Klarna is not planning layoffs. But as people depart voluntarily, the CEO said he expects the size of the company to shrink over time. AI is "a threat to a lot of jobs" across the economy, he added.
The company is also using AI to handle disputes between buyers and sellers, which Siemiatkowski said has saved the company 60,000 hours on an annual basis on customer service time. He claimed the experience was better for customers as well. "Those disputes are getting resolved much more quickly," Siemiatkowski said. "They're getting much higher quality answers, and the whole process for them is taking less time."
Siemiatkowski's motivation for diving head first into AI is not hard to parse. He has said he always wanted to build a "trillion dollar type of company" and for a time, Klarna was momentarily considered Europe's most valuable startup after SoftBank estimated it was worth $46 billion.
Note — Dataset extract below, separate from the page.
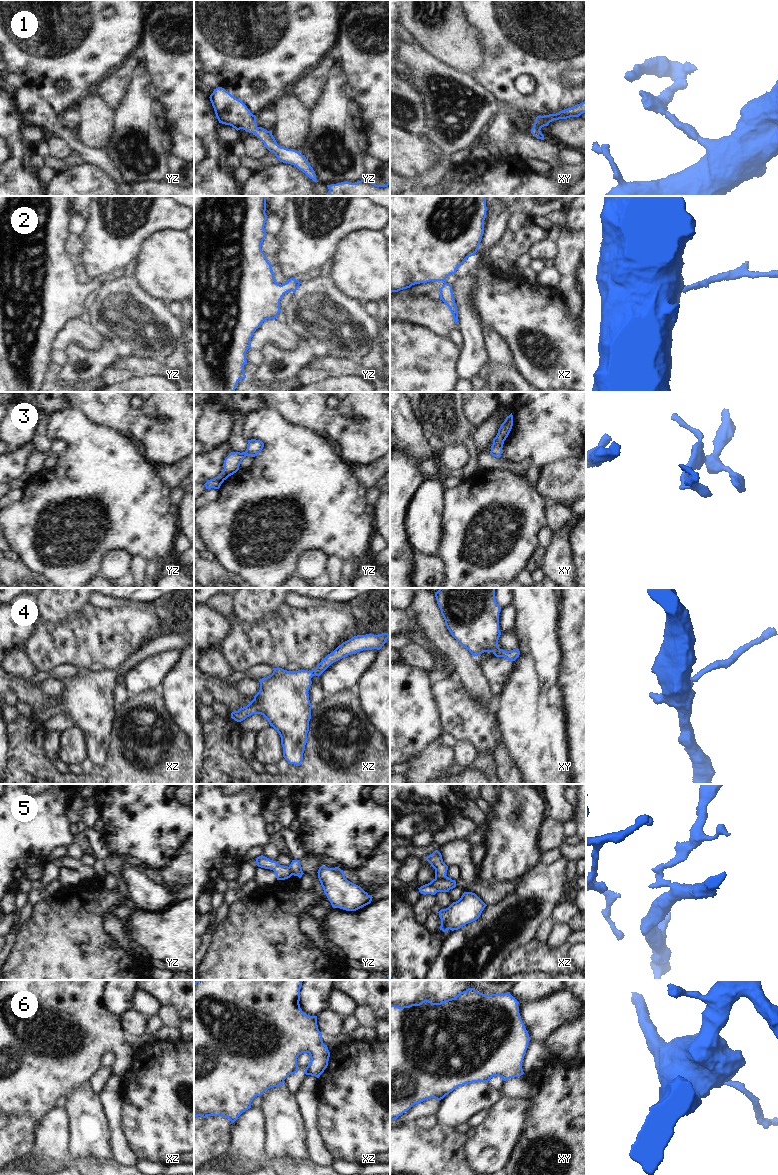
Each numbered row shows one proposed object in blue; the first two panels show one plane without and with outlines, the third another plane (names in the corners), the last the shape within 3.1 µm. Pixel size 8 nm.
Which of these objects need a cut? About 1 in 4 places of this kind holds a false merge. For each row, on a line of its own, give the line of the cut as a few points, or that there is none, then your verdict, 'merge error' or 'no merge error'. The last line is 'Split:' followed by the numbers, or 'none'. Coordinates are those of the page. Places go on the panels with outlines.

The company has since turned the first quarterly profit in years and is preparing to go public in the near future. It's worth noting that Wall Street cannot get enough of AI, meaning that any company willing to bet its future on the technology has a better chance of riding the current market's hype train.
Klarna is not the only company that is turning to AI to replace human workers. In May, the CEO of IBM told Bloomberg that the company was pausing hiring for roles that it believed could be replaced by AI in coming years. While in April, Dropbox announced it was slicing its workforce by 16%, or 500 employees, blaming AI for forcing a shift in strategies.